As the battle of Chickamauga raged on and his gallant Kentuckians continued to pour out their blood on Georgia's blood-red soil, General Helm lay suffering and silent, preparing himself for death. That evening, as the firing ceased and shouts were heard in the distance he roused himself to ask the outcome of the fight. Upon being told that the day belonged to the Confederates, his eyes glowed with satisfaction for just a moment and he whispered the single word, "Victory!" He lived but another hour or two, dying with the satisfaction that his men had fought bravely and that their efforts had been rewarded by victory.

He could not know (and we are grateful that he did not), the enormous price paid by the Kentucky brigade for that victory and the irreplaceable men, like himself, who were lost to the Cause forever on the banks of the "River of Death".

Mrs. Helm, who was visiting in Selma, Alabama, barely arrived in Atlanta in time for her husband's funeral which was held in St. Paul's Episcopal Church. She remained a week longer as a guest of Col.

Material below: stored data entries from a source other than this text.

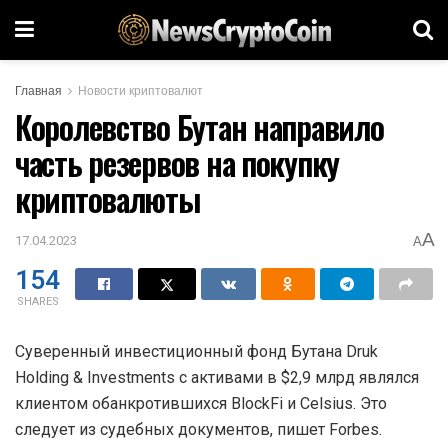
Главная
Новости криптовалют
Королевство Бутан направило
часть резервов на покупку
криптовалюты
A
17.04.2023
A
154
SHARES
Суверенный инвестиционный фонд Бутана Druk
Holding & Investments с активами в $2,9 млрд являлся
клиентом обанкротившихся BlockFi и Celsius. Это
следует из судебных документов, пишет Forbes.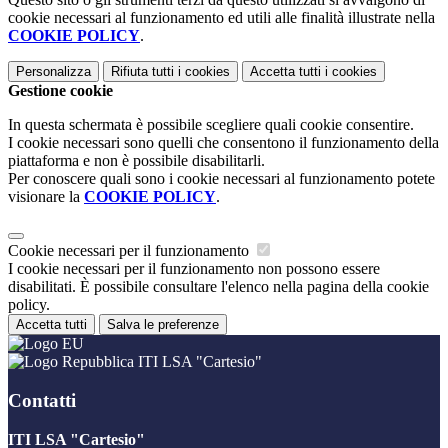
cookie necessari al funzionamento ed utili alle finalità illustrate nella
COOKIE POLICY
.
Personalizza
Rifiuta tutti
i cookies
Accetta tutti
i cookies
Gestione cookie
In questa schermata è possibile scegliere quali cookie consentire.
I cookie necessari sono quelli che consentono il funzionamento della
piattaforma e non è possibile disabilitarli.
Per conoscere quali sono i cookie necessari al funzionamento potete
visionare la
COOKIE POLICY
.
Cookie necessari per il funzionamento
I cookie necessari per il funzionamento non possono essere
disabilitati. È possibile consultare l'elenco nella pagina della cookie
policy.
Accetta tutti
Salva le preferenze
ITI LSA "Cartesio"
Contatti
ITI LSA "Cartesio"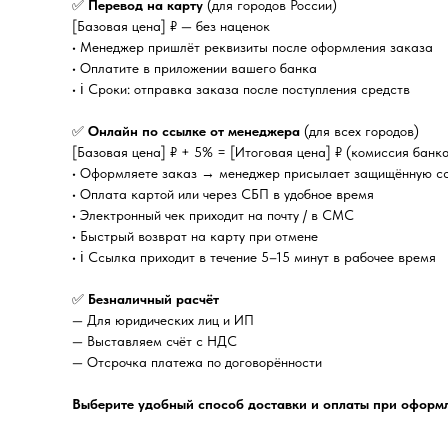
✅
Перевод на карту
(для городов России)
[Базовая цена] ₽ — без наценок
• Менеджер пришлёт реквизиты после оформления заказа
• Оплатите в приложении вашего банка
• ℹ️ Сроки: отправка заказа после поступления средств
✅
Онлайн по ссылке от менеджера
(для всех городов)
[Базовая цена] ₽ + 5% = [Итоговая цена] ₽ (комиссия банк
• Оформляете заказ → менеджер присылает защищённую с
• Оплата картой или через СБП в удобное время
• Электронный чек приходит на почту / в СМС
• Быстрый возврат на карту при отмене
• ℹ️ Ссылка приходит в течение 5–15 минут в рабочее время
✅
Безналичный расчёт
— Для юридических лиц и ИП
— Выставляем счёт с НДС
— Отсрочка платежа по договорённости
Выберите удобный способ доставки и оплаты при оформл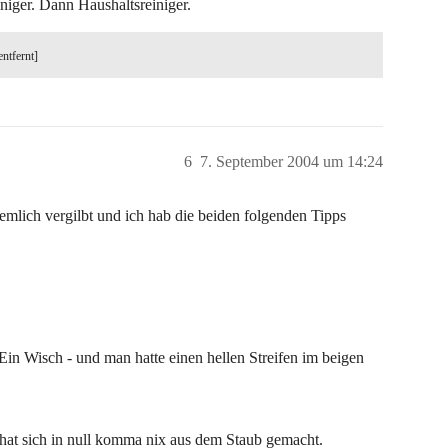
iger. Dann Haushaltsreiniger.
entfernt]
6
7. September 2004 um 14:24
emlich vergilbt und ich hab die beiden folgenden Tipps
in Wisch - und man hatte einen hellen Streifen im beigen
 hat sich in null komma nix aus dem Staub gemacht.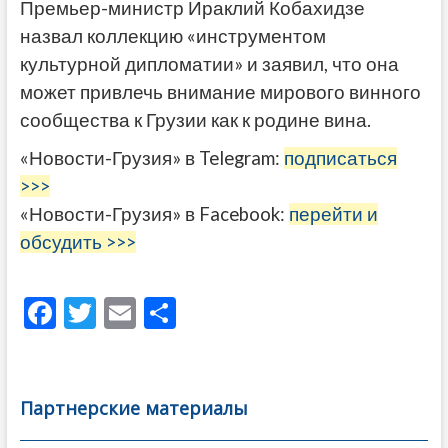
Премьер-министр Ираклий Кобахидзе
назвал коллекцию «инструментом
культурной дипломатии» и заявил, что она
может привлечь внимание мирового винного
сообщества к Грузии как к родине вина.
«Новости-Грузия» в Telegram:
подписаться
>>>
«Новости-Грузия» в Facebook:
перейти и
обсудить >>>
F
T
E
О
ac
w
m
тп
e
itt
ai
р
b
er
l
а
Партнерские материалы
o
в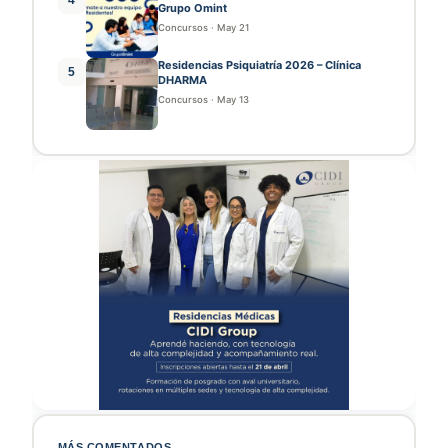
Grupo Omint
Concursos
·
May 21
Residencias Psiquiatría 2026 – Clínica
5
DHARMA
Concursos
·
May 13
MÁS COMENTADOS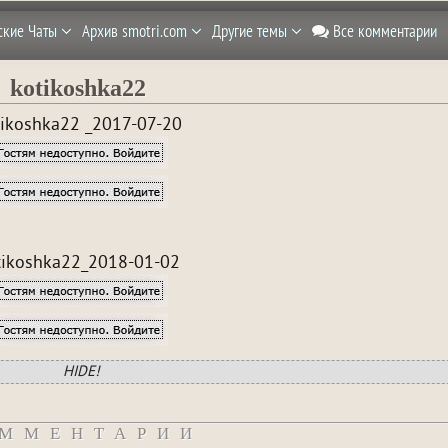
ские Чаты
Архив smotri.com
Другие темы
Все комментарии
kotikoshka22
tikoshka22 _2017-07-20
tikoshka22_2018-01-02
HIDE!
ММЕНТАРИИ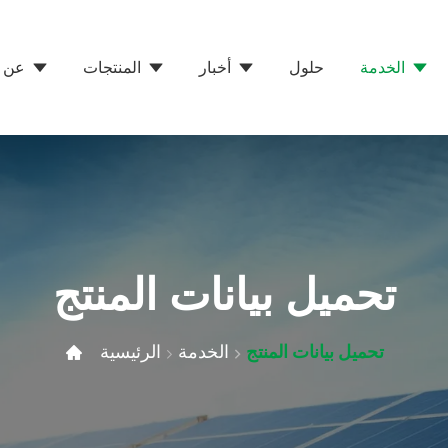
الخدمة
حلول
أخبار
المنتجات
عن 
تحميل بيانات المنتج
تحميل بيانات المنتج
الخدمة
الرئيسية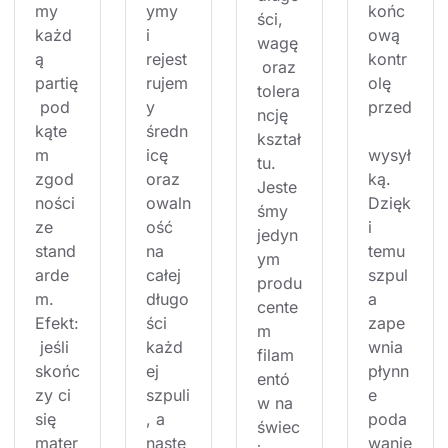
my 
ymy 
końc
ści, 
każd
i 
ową 
wagę
ą 
rejest
kontr
 oraz 
partię
rujem
olę 
tolera
 pod 
y 
przed
ncję 
kąte
średn
kształ
m 
icę 
wysył
tu. 
zgod
oraz 
ką. 
Jeste
ności 
owaln
Dzięk
śmy 
ze 
ość 
i 
jedyn
stand
na 
temu 
ym 
arde
całej 
szpul
produ
m. 
długo
a 
cente
Efekt:
ści 
zape
m 
 jeśli 
każd
wnia 
filam
skońc
ej 
płynn
entó
zy ci 
szpuli
e 
w na 
się 
, a 
poda
świec
mater
nastę
wanie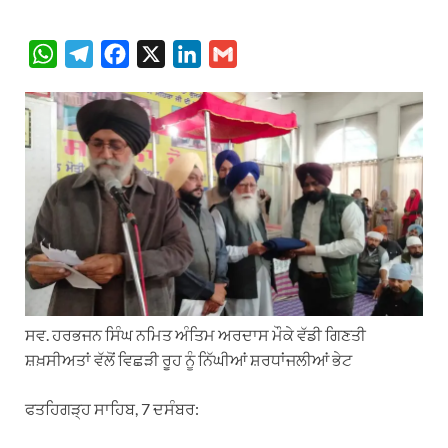
W
T
F
X
L
G
h
e
a
i
m
a
l
c
n
a
t
e
e
k
i
s
g
b
e
l
A
r
o
d
p
a
o
I
p
m
k
n
ਸਵ. ਹਰਭਜਨ ਸਿੰਘ ਨਮਿਤ ਅੰਤਿਮ ਅਰਦਾਸ ਮੌਕੇ ਵੱਡੀ ਗਿਣਤੀ
ਸ਼ਖ਼ਸੀਅਤਾਂ ਵੱਲੋਂ ਵਿਛੜੀ ਰੂਹ ਨੂੰ ਨਿੱਘੀਆਂ ਸ਼ਰਧਾਂਜਲੀਆਂ ਭੇਟ
ਫਤਹਿਗੜ੍ਹ ਸਾਹਿਬ, 7 ਦਸੰਬਰ: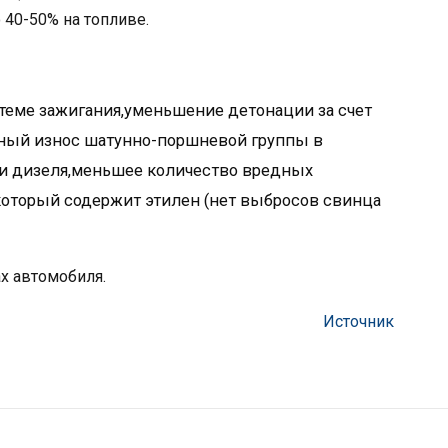
 40-50% на топливе.
теме зажигания,уменьшение детонации за счет
жный износ шатунно-поршневой группы в
и дизеля,меньшее количество вредных
который содержит этилен (нет выбросов свинца
ах автомобиля.
Источник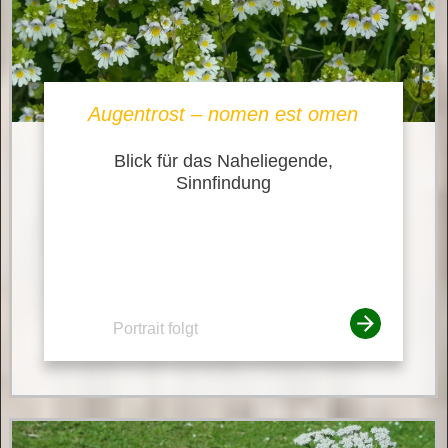
Augentrost – nomen est omen
Blick für das Naheliegende,
Sinnfindung
Portrait folgt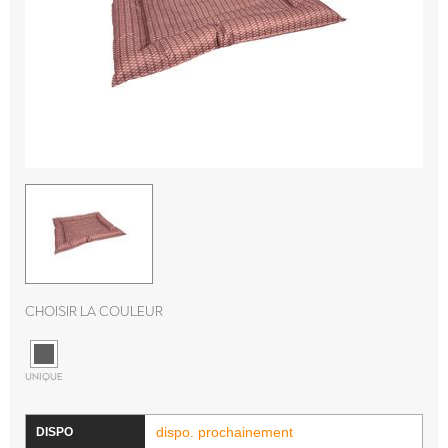
Choisir la couleur
UNIQUE
dispo. prochainement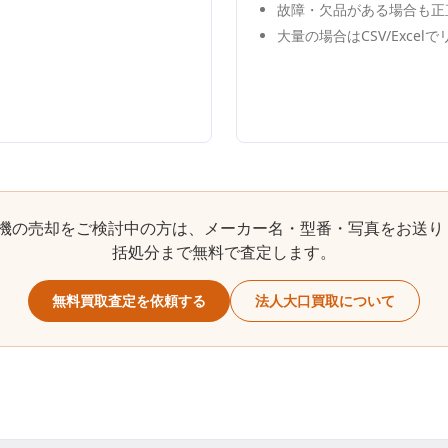
故障・欠品がある場合も正
大量の場合はCSV/Excel
機
の売却をご検討中の方は、メーカー名・型番・写真をお送り
括処分まで無料で査定します。
無料買取査定を依頼する
法人大口買取について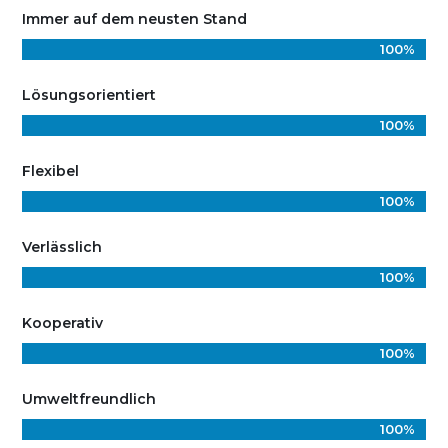
Immer auf dem neusten Stand
100%
100%
Lösungsorientiert
100%
100%
Flexibel
100%
100%
Verlässlich
100%
100%
Kooperativ
100%
100%
Umweltfreundlich
100%
100%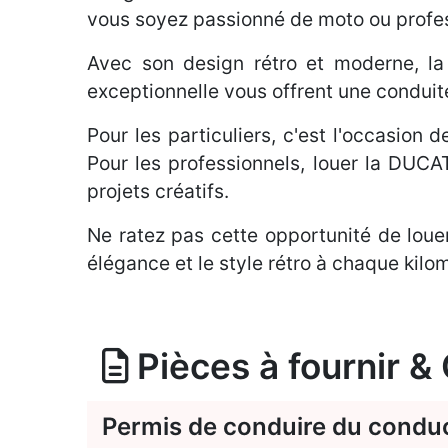
vous soyez passionné de moto ou profess
Avec son design rétro et moderne, la 
exceptionnelle vous offrent une conduit
Pour les particuliers, c'est l'occasion 
Pour les professionnels, louer la DUC
projets créatifs.
Ne ratez pas cette opportunité de loue
élégance et le style rétro à chaque kilo
Pièces à fournir &
Permis de conduire du condu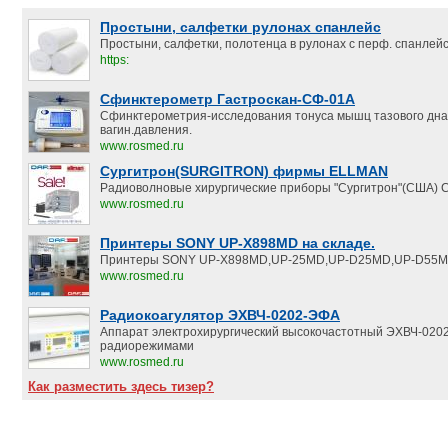
Простыни, салфетки рулонах спанлейс
Простыни, салфетки, полотенца в рулонах с перф. спанлейс.
https:
Сфинктерометр Гастроскан-СФ-01А
Сфинктерометрия-исследования тонуса мышц тазового дна
вагин.давления.
www.rosmed.ru
Сургитрон(SURGITRON) фирмы ELLMAN
Радиоволновые хирургические приборы "Сургитрон"(США) С
www.rosmed.ru
Принтеры SONY UP-X898MD на складе.
Принтеры SONY UP-X898MD,UP-25MD,UP-D25MD,UP-D55M
www.rosmed.ru
Радиокоагулятор ЭХВЧ-0202-ЭФА
Аппарат электрохирургический высокочастотный ЭХВЧ-020
радиорежимами
www.rosmed.ru
Как разместить здесь тизер?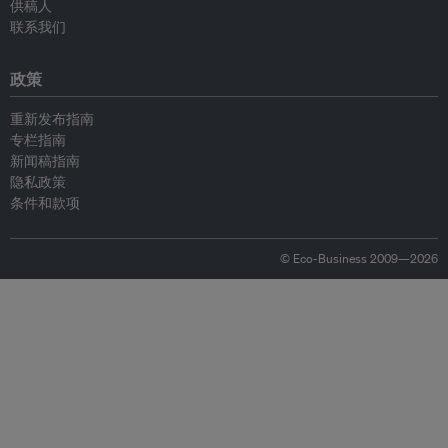
供稿人
联系我们
政策
重新发布指南
专栏指南
新闻稿指南
隐私政策
条件和款项
© Eco-Business 2009—2026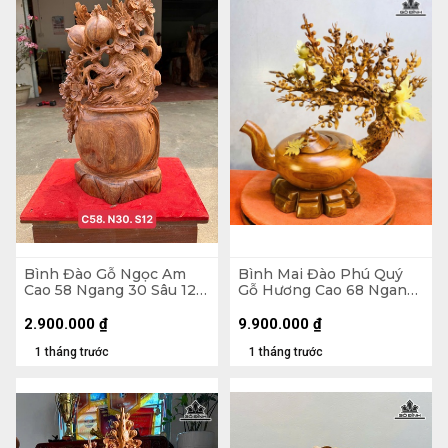
Bình Đào Gỗ Ngọc Am
Bình Mai Đào Phú Quý
Cao 58 Ngang 30 Sâu 12
Gỗ Hương Cao 68 Ngang
(cm)
66 Sâu 38 (cm)
2.900.000
₫
9.900.000
₫
1 tháng trước
1 tháng trước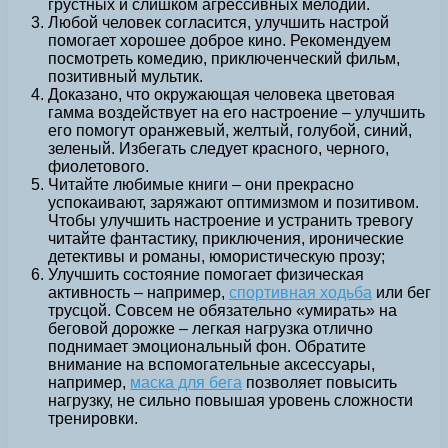
грустных и слишком агрессивных мелодий.
Любой человек согласится, улучшить настрой
помогает хорошее доброе кино. Рекомендуем
посмотреть комедию, приключенческий фильм,
позитивный мультик.
Доказано, что окружающая человека цветовая
гамма воздействует на его настроение – улучшить
его помогут оранжевый, желтый, голубой, синий,
зеленый. Избегать следует красного, черного,
фиолетового.
Читайте любимые книги – они прекрасно
успокаивают, заряжают оптимизмом и позитивом.
Чтобы улучшить настроение и устранить тревогу
читайте фантастику, приключения, иронические
детективы и романы, юмористическую прозу;
Улучшить состояние помогает физическая
активность – например,
спортивная ходьба
или бег
трусцой. Совсем не обязательно «умирать» на
беговой дорожке – легкая нагрузка отлично
поднимает эмоциональный фон. Обратите
внимание на вспомогательные аксессуары,
например,
маска для бега
позволяет повысить
нагрузку, не сильно повышая уровень сложности
тренировки.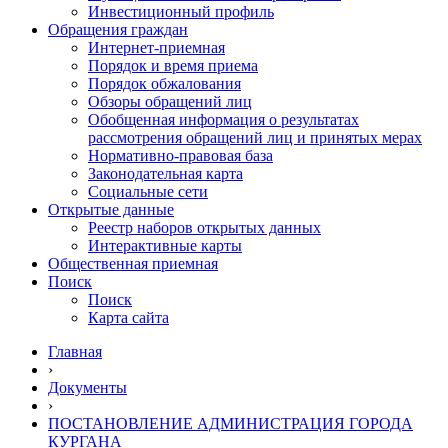
Инвестиционный профиль
Обращения граждан
Интернет-приемная
Порядок и время приема
Порядок обжалования
Обзоры обращений лиц
Обобщенная информация о результатах
рассмотрения обращений лиц и принятых мерах
Нормативно-правовая база
Законодательная карта
Социальные сети
Открытые данные
Реестр наборов открытых данных
Интерактивные карты
Общественная приемная
Поиск
Поиск
Карта сайта
Главная
›
Документы
›
ПОСТАНОВЛЕНИЕ АДМИНИСТРАЦИЯ ГОРОДА
КУРГАНА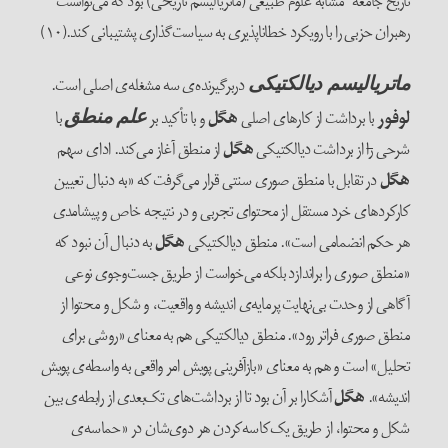
تاریخ جامعه“ مشابه علوم طبیعی (ماتریالیسم تاریخی) بود که می‌‌توانست
رهبران حزبی را با رویکرد خطاناپذیری به سیاست‌‌گذاری پشتیبانی کند.(۱۰)
دربرگیرنده‌‌ی سه مشغله‌‌ی اصلی است.
ماتریالیسم دیالکتیکی
لوفور
با برداشت از کارهای اصلی
هگل
و با تأکید بر
با
علم منطق
شرحی
را
از برداشت دیالکتیکی
هگل
از منطق آغاز می‌‌کند. ادای سهم
هگل
در تقابل با منطق صوری سنتی قرار می‌‌گرفت که «به دنبال تعیین‌
کارکردهای خرد مستقل از محتوای تجربی و در نتیجه خاص و پیشامدی
هر حکم انضمامی است». منطق دیالکتیکی
هگل
به دنبال آن نبود که
«منطق صوری را براندازد بلکه می‌‌خواست از طریق جست‌‌وجوی نوعی
آگاهی از وحدت بی‌‌نهایت پرمایه‌‌ی اندیشه و واقعیت، و شکل و محتوا از
منطق صوری فراتر رود». منطق دیالکتیکی هم به معنای «روشی برای
تحلیل» است و هم به معنای «بازآفرینی پویش امر واقعی به واسطه‌‌ی پویش
اندیشه».
هگل
آشکارا بر آن بود تا از برداشت‌‌های تک‌‌بعدی از رابطه‌‌ی بین
شکل و محتوا، از طریق یک‌‌کاسه‌‌کردن هر دوی‌‌شان در «حماسه‌‌ی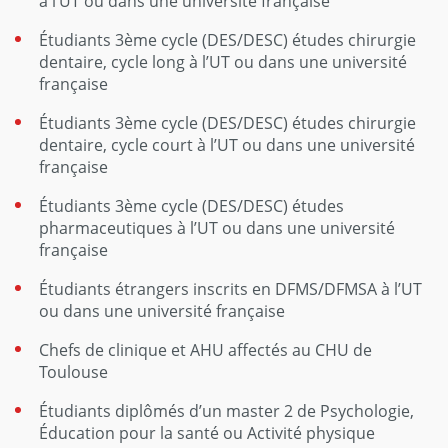
à l’UT ou dans une université française
Étudiants 3ème cycle (DES/DESC) études chirurgie
dentaire, cycle long à l’UT ou dans une université
française
Étudiants 3ème cycle (DES/DESC) études chirurgie
dentaire, cycle court à l’UT ou dans une université
française
Étudiants 3ème cycle (DES/DESC) études
pharmaceutiques à l’UT ou dans une université
française
Étudiants étrangers inscrits en DFMS/DFMSA à l’UT
ou dans une université française
Chefs de clinique et AHU affectés au CHU de
Toulouse
Étudiants diplômés d’un master 2 de Psychologie,
Éducation pour la santé ou Activité physique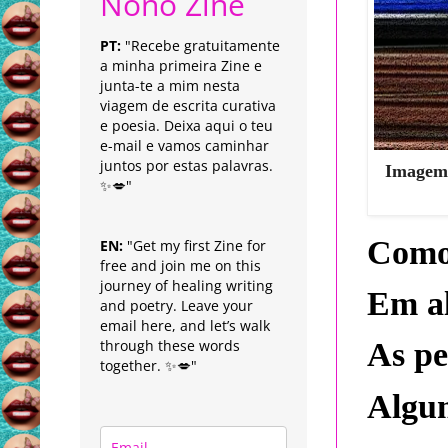
Nonô Zine
PT:
"Recebe gratuitamente
a minha primeira Zine e
junta-te a mim nesta
viagem de escrita curativa
e poesia. Deixa aqui o teu
e-mail e vamos caminhar
juntos por estas palavras.
Imagem 
✨💋"
Como
EN:
"Get my first Zine for
free and join me on this
journey of healing writing
Em al
and poetry. Leave your
email here, and let’s walk
through these words
As pe
together. ✨💋"
Algu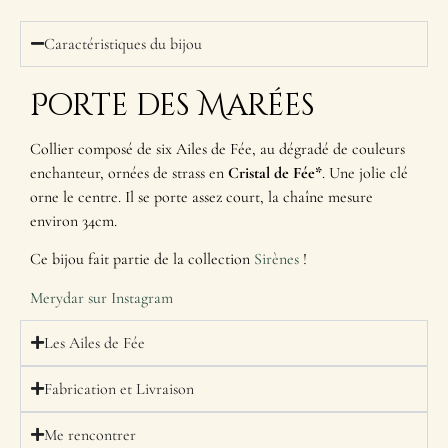
Caractéristiques du bijou
Porte des Marées
Collier composé de six Ailes de Fée, au dégradé de couleurs
enchanteur, ornées de strass en
Cristal de Fée*
. Une jolie clé
orne le centre. Il se porte assez court, la chaîne mesure
environ 34cm.
Ce bijou fait partie de la collection
Sirènes
!
Merydar sur Instagram
Les Ailes de Fée
Fabrication et Livraison
Me rencontrer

Dabney, in whose home the General's body had been prepared for burial.

Then she set about the task of raising her children as her husband would have expected of her.

She never remarried but wore mourning for "the love of her life' as long as she lived.....another 67 years.

General Breckinridge wrote Mrs. Helm after her husband's death and said "He loved them and they loved him", speaking of the soldiers of the Orphan Brigade.

General Helm's memory was preserved by his men as well as his widow. In 1884, members of the Kentucky Brigade, now known as "the Orphan Brigade" traveled to Atlanta to oversee the disinterment of the General's remains. He was reburied in Elizabethtown Kentucky in his family's cemetery near the father whose heart had broken at this death. Confederate Veterans served as his pallbearers, who were selected by General Joe H. Lewis.

The cache container is not really a micro, let just say that it is a macro. It is a round water sample bottle approximately 5-6"x1/2-3/4" round. The cache is well hidden.

Hope you enjoy this cache as much as I enjoyed researching and hiding it.

Be Safe. Good Caching. Hope To Meet You On The Trail Someday.